L’Assemblée nationale a voté lundi en faveur d’un texte destiné à renforcer la protection des mineurs contre les violences sexuelles, tout en préservant le secret de la confession. La proposition de loi, communément désignée sous le nom de « loi Bétharram », a été adoptée à l’unanimité, après que la disposition visant à contraindre les prêtres à signaler les crimes sexuels dont ils auraient connaissance lors de la confession a été retirée du texte.

Ce retrait constitue l’un des points centraux des débats qui ont entouré l’examen du texte. Initialement, plusieurs députés avaient proposé d’obliger les religieux à lever le secret de la confession en cas de suspicion d’abus sexuels sur mineurs, afin de faciliter les signalements aux autorités judiciaires. Face aux vives réticences exprimées par une partie de la classe politique et par les représentants de l’Église catholique, cette mesure a finalement été abandonnée.

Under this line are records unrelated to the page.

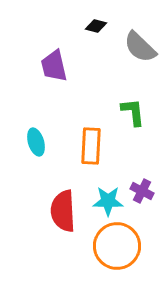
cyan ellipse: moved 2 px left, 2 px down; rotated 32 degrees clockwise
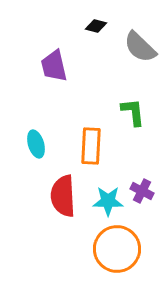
cyan ellipse: moved 2 px down
red semicircle: moved 15 px up
orange circle: moved 3 px down
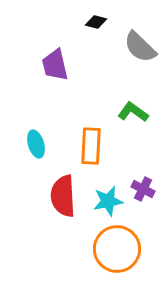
black diamond: moved 4 px up
purple trapezoid: moved 1 px right, 1 px up
green L-shape: rotated 48 degrees counterclockwise
purple cross: moved 1 px right, 2 px up
cyan star: rotated 12 degrees counterclockwise
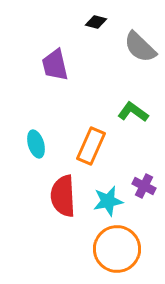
orange rectangle: rotated 21 degrees clockwise
purple cross: moved 1 px right, 3 px up
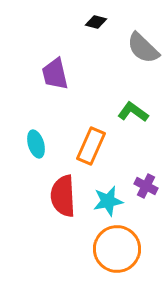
gray semicircle: moved 3 px right, 1 px down
purple trapezoid: moved 9 px down
purple cross: moved 2 px right
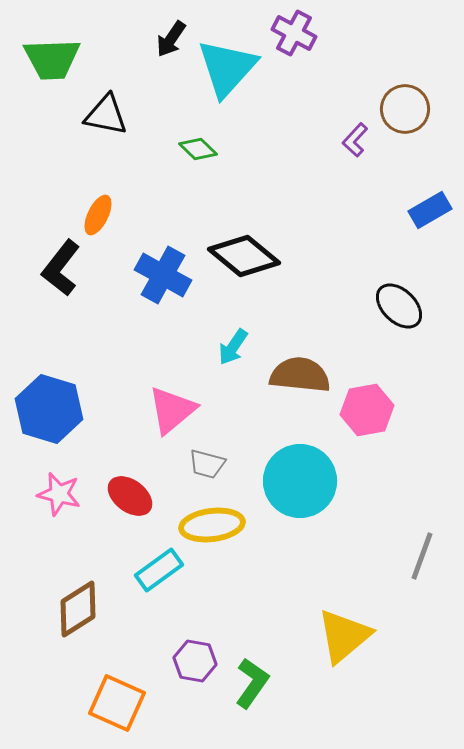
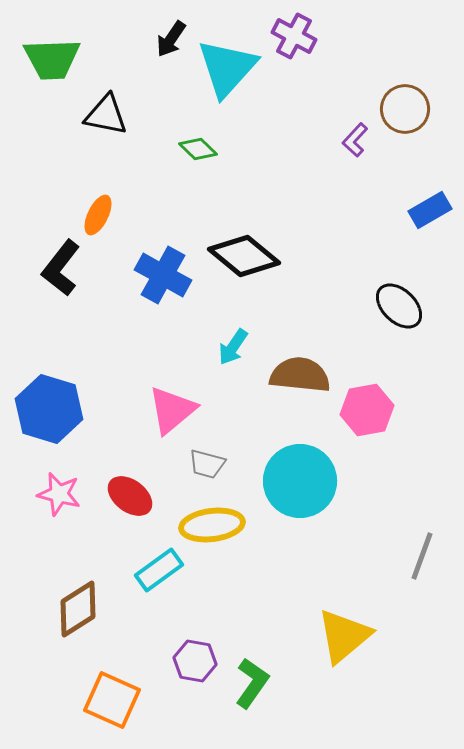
purple cross: moved 3 px down
orange square: moved 5 px left, 3 px up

Une exception maintenue pour le clergé

Le vote unanime de lundi s’explique en grande partie par ce retrait. En l’état actuel du droit, les prêtres ne sont pas tenus de dénoncer les violences sexuelles qu’ils apprennent dans le cadre du sacrement de la confession. Le texte adopté ne modifie pas cette règle, ce qui signifie que le secret de la confession reste opposable aux obligations de signalement qui pèsent sur d’autres professions, comme les médecins ou les enseignants. La question du secret professionnel des religieux se trouve ainsi reposée, alors que la société attend des réponses fermes face aux abus sexuels dans l’Église.

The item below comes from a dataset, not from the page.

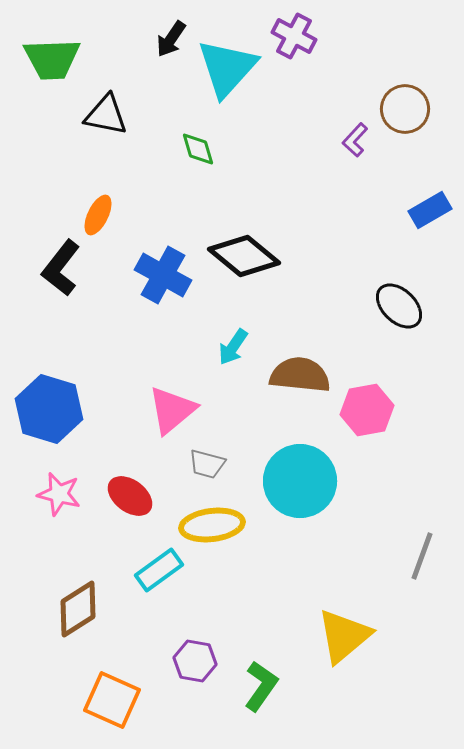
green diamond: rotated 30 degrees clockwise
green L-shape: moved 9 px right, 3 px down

La genèse de la proposition de loi

La proposition de loi « Bétharram » tire son nom de l’établissement scolaire Notre-Dame de Bétharram, dans les Pyrénées-Atlantiques, où de nombreux cas de violences sexuelles ont été révélés ces dernières années. Ce scandale a mis en lumière les lacunes du système de protection des mineurs et a poussé les parlementaires à légiférer. Le texte initial visait à instaurer une obligation de signalement pour tous les professionnels susceptibles d’être confrontés à des situations d’abus, y compris les membres du clergé.

Un compromis politique

Le compromis trouvé à l’Assemblée nationale reflète la difficulté à concilier la liberté de culte et la protection de l’enfance. Les défenseurs du maintien du secret de la confession ont argumenté que ce dernier est un pilier du catholicisme et que sa levée pourrait dissuader les fidèles de se confesser, ce qui serait contre-productif pour la prévention. Les partisans d’une obligation de signalement ont quant à eux déploré que des crimes puissent rester impunis parce que des prêtres choisissent de ne pas parler.

Réactions et suites

Les associations de victimes ont exprimé leur déception face à ce renoncement, estimant que la loi aurait dû aller plus loin. Plusieurs voix se sont élevées pour demander une réflexion plus large sur le secret professionnel et ses limites. Le texte voté devra désormais être examiné par le Sénat, où des amendements pourraient être déposés pour tenter de rétablir une obligation de signalement pour les religieux. Le débat sur la place du secret de la confession dans le droit français n’est donc pas clos.